Consigne 1:
Relevez toutes les lignes de la liste où figure le mot "Demo", en tenant compte des majuscules et des minuscules.

Texte fourni:
◆ ◆ ◆ ◆

Ah bah oui c’est toujours fun ! Moi sur les tournages, c’est toujours fun. De toute façon, je suis quelqu’un de fun. On va dire que pour « Peace » avec M.A.S, on a tourné dans des conditions difficiles parce qu’il faisait froid, on était encore en hiver. On a tourné dans un hangar en pleine nuit donc on était dans le noir. On avait un groupe électrogène pour l’éclairage, alors il y avait pas mal d’éclairage. Donc on était pas vraiment dans le noir mais on était dans un endroit où il n’y avait pas de lumière. C’était un gros gros hangar. Entre chaque prise, il fallait s’arrêter. Il faisait froid donc on était vraiment camouflés, c’était compliqué. Pour le clip « Dans l’calme », ça c’est plus fait dans des bonnes conditions parce qu’il faisait beau. On a tourné dans un dépôt, on a installé un décor, des éclairages. C’était très bien, ça a été plus facile en tout cas.
12. Tu as pu collaborer avec un tas d’artistes, dont Canardo, H-Magnum, Only One Star, M.A.S, V.R., Mac Tyer, Myma Mendhy et Taïro sur cet album. Comment ce sont faites, ces rencontres ?
Toutes ces rencontres, elles ont été faites hors contexte musical. On se connait plus ou moins par le biais d’amis en commun ou on s’est rencontré dans des concerts, dans des évènements. Enfin voilà, on s’est vu hors studio. En fait, soit le feeling est passé tout de suite, soit musicalement moi j’appréciais ce que l’artiste faisait donc j’ai proposé et après il a fallu qu’il écoute, voir ce que je fais, ça et c’est fait comme ça au feeling.
13. Parmi toutes ces collaborations, est-ce qu’il y en a une qui t’as été particulièrement touché ?

◆ ◆ ◆ ◆

Consigne 2:
Répondez brièvement aux questions suivantes sur l'entretien.
(a) Dans quel type de lieu le clip « Peace » a-t-il été tourné ?
(b) Pourquoi le tournage du clip « Dans l'calme » s'est-il fait dans de meilleures conditions ?
(c) Dans quel contexte se sont faites les rencontres avec les artistes invités sur l'album ?

◆ ◆ ◆ ◆

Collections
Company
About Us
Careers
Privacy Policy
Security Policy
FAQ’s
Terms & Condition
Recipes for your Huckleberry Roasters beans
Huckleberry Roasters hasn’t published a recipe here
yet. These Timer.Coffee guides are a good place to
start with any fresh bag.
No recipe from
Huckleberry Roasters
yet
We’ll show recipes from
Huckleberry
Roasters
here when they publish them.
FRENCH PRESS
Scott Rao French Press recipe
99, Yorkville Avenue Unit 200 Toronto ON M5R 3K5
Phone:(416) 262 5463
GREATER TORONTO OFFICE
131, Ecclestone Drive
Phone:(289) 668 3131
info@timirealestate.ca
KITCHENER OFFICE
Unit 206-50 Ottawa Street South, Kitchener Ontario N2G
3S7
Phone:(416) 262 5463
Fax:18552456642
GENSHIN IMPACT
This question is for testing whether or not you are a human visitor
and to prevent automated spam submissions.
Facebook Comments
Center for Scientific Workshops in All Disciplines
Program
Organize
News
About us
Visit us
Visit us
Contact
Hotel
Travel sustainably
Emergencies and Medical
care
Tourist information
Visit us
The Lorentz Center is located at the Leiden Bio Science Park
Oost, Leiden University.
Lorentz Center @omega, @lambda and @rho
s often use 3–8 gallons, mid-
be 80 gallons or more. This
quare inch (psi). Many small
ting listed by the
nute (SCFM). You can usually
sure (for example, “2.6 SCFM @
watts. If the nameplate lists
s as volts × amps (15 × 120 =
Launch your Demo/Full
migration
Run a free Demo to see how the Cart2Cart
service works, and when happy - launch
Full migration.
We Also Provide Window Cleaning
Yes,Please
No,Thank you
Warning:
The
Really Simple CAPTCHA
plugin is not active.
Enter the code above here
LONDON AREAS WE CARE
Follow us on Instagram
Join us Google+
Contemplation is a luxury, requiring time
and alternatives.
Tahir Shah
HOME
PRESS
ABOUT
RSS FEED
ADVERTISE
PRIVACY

◆ ◆ ◆ ◆

Résultat 1:
Launch your Demo/Full
Run a free Demo to see how the Cart2Cart

Résultat 2:
(a) Dans un gros hangar, en pleine nuit.
(b) Parce qu'il faisait beau.
(c) Hors contexte musical, par le biais d'amis en commun ou lors de concerts et d'événements.